I was learning the MPL regressor at Google Colaboratory and ran the source code:
import pandas as pd
import numpy as np
from sklearn.model_selection import train_test_split
from sklearn.preprocessing import StandardScaler
scaler = StandardScaler()
data = np.array(table)
scaler.fit(data)
y_index = data.shape[1]-1
sd_x = (scaler.var_[:y_index])**0.5
sd_y = (scaler.var_[y_index])**0.5
mean_x = scaler.mean_[:y_index]
mean_y = scaler.mean_[y_index]
x = (data[:, :y_index]).astype(np.float32)
y = (data[:, y_index]).astype(np.float32)

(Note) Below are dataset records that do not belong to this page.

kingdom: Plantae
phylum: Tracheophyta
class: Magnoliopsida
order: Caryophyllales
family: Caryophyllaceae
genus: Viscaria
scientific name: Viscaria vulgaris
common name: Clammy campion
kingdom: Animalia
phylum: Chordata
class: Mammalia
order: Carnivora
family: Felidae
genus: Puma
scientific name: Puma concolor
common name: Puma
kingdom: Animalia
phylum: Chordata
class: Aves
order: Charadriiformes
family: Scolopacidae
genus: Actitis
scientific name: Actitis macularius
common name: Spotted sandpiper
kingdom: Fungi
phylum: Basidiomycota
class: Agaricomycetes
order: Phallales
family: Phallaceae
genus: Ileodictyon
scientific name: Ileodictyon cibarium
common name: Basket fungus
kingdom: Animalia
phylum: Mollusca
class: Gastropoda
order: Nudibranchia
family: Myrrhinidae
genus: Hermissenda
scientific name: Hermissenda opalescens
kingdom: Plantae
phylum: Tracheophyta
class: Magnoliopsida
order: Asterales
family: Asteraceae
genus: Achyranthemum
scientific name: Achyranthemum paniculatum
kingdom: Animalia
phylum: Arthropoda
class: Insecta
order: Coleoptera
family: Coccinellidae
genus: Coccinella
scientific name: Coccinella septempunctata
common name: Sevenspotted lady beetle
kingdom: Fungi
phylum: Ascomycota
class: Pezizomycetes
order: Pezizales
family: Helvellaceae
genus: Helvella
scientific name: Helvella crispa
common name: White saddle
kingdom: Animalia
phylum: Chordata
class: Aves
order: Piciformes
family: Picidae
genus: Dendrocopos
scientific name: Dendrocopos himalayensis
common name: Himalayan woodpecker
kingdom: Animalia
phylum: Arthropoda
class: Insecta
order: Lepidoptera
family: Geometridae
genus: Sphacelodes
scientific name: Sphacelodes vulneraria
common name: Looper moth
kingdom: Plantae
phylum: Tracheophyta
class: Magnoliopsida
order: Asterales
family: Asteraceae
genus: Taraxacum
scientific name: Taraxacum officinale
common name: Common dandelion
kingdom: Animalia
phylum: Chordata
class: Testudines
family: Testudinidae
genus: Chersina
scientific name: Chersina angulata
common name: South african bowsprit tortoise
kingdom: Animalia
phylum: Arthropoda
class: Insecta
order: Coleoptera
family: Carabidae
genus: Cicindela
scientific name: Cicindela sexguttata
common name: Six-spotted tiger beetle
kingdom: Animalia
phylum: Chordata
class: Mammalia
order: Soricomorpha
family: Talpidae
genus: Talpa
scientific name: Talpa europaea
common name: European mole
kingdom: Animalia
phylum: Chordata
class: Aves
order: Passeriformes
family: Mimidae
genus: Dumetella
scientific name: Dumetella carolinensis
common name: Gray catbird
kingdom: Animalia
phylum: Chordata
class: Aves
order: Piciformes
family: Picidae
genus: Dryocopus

train_x, test_x, train_y, test_y = train_test_split(x, y, test_size=0.25)
print('Separate training and testing sets!')
It gave the error ValueError: could not convert string to float: 'Photo Editor & Candy Camera & Grid & ScrapBook'
.
So I checked the question RandomForestClassfier.fit(): ValueError: could not convert string to float. I also tried sklearn-LinearRegression: could not convert string to float: '--'.
I changed from fit(data)
to fit_transform(data)
, but the same error still insisted. Then I changed from StandardScaler
to LabelEncoder
, and from scaler = StandardScaler()
to scaler = LabelEncoder()
. But the different error appeared: ValueError: bad input shape (10841, 13)
on the line scaler.fit_transform(data)
.
You can check the CSV from Kaggle's CSV here. The CSV contains both strings and numbers without quotation marks (except the prices which contain double quotation marks).